術後半月ぐらいは左手が不自由になるので、それに備えて準備をしている。件の「ゆっくりメソッド」でジリジリと部屋を片付けている。
片付け・掃除で好きな瞬間がある。ある臨界点を超えると「整った感、清潔感」が急に表出してくる。この気持ちよい瞬間があるから、モチベーションが保てるのかもしれない。ここを超えると、あとはやればやるほど美しくなる。今日中に出来るところまでやりたい。術後戻った居住空間が汚れて散らかっていると抑うつが酷くなるのが自明だ。
今日のBGM、ハイレゾリマスターの恩恵を珍しく強く感じる音源だ。長らくアナログ落としのカセットテープを聴いていたから当然か。これを愛聴するようになった切っ掛けはハッキリと覚えている。愛読していたFM雑誌に「音のアトリエ」という読者訪問コーナーがあり、手持ちのオーディオが収まった部屋の写真と共に愛聴盤を一枚紹介するという興味深いものだった。
その人は、春から秋は農家の片隅で寝起きして農業補助で生活の糧を稼ぎ、冬はスキー場に居住地を移して、現地でインストラクターとして、冬の間中滑りまくっている、そういう自由人だった。羨ましいとは微塵も思わなかったが、彼が慎ましいオーディオ装置で繰り返しこのアルバムを聴いているエピソードが印象に残った。
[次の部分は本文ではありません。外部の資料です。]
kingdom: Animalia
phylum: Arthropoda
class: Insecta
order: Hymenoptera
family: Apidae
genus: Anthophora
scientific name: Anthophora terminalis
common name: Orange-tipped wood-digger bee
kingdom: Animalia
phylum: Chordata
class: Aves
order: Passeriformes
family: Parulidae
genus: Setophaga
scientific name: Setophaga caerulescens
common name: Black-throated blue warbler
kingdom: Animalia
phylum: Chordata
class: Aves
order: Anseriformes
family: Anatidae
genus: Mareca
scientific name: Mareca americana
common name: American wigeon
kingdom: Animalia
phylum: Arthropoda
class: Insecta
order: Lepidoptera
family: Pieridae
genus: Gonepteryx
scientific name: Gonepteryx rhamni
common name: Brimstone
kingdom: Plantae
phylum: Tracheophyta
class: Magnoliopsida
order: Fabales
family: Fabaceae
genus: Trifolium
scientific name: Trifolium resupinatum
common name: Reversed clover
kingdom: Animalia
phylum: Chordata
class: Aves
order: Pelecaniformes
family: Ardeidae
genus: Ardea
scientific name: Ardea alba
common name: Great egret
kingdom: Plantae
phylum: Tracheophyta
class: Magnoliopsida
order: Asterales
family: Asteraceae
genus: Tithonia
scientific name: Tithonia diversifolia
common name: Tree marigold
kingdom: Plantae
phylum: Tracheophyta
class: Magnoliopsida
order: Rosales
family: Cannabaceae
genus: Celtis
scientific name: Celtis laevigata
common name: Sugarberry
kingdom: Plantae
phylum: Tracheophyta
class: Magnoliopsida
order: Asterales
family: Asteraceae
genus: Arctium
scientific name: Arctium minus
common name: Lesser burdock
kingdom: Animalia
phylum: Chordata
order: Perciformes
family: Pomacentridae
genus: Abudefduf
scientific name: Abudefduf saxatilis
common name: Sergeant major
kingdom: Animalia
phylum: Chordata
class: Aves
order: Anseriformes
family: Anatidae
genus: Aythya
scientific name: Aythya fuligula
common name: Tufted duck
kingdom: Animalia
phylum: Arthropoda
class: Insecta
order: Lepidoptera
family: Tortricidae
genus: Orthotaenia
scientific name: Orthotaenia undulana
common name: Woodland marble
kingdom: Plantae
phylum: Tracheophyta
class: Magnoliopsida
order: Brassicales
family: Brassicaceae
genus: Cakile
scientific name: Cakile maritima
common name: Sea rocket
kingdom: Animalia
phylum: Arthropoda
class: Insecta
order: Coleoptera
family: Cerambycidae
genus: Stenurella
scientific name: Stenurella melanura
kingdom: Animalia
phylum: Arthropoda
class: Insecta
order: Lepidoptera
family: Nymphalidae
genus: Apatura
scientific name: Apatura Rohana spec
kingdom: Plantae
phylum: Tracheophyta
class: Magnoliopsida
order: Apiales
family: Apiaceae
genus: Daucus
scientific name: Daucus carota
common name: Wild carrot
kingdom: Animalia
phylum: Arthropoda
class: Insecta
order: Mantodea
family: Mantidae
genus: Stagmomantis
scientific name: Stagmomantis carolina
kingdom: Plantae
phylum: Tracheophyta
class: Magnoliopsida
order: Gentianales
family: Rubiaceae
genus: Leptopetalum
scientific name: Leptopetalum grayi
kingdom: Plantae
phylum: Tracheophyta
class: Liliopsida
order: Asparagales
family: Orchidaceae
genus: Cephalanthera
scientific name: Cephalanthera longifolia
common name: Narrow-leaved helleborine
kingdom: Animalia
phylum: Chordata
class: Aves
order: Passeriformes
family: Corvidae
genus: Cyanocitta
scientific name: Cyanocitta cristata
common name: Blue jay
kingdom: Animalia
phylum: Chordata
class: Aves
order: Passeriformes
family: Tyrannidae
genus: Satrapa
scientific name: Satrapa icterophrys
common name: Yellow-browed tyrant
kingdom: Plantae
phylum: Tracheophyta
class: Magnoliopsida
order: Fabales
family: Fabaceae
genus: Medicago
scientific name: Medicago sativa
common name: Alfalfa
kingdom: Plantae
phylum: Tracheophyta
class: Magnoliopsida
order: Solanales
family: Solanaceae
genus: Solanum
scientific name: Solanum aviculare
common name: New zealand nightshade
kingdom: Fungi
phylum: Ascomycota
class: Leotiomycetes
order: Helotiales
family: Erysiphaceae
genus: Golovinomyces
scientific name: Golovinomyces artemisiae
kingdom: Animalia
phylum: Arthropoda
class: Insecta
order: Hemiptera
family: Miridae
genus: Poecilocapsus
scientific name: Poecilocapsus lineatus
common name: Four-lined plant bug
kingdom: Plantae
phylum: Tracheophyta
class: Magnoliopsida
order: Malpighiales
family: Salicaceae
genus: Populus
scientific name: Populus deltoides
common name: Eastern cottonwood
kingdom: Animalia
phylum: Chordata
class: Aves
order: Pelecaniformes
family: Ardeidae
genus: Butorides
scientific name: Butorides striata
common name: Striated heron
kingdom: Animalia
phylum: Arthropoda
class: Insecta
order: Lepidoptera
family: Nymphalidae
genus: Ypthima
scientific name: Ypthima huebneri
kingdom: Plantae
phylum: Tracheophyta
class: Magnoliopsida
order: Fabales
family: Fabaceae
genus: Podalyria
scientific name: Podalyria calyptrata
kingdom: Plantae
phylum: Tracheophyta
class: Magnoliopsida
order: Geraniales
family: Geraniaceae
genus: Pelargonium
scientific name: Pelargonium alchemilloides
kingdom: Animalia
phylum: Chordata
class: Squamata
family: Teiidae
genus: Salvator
「聴けば聴くほど味わい深いスルメのようなレコード」そんな紹介だった気がする。
そして、まさにその通りの音源で、第一印象は「垢抜けない」だったけれど、すべての音に魂を込めた丁寧なスタジオワークの職人技が光る、まさに燻し銀のような名盤だ。特にThe Weightは必聴。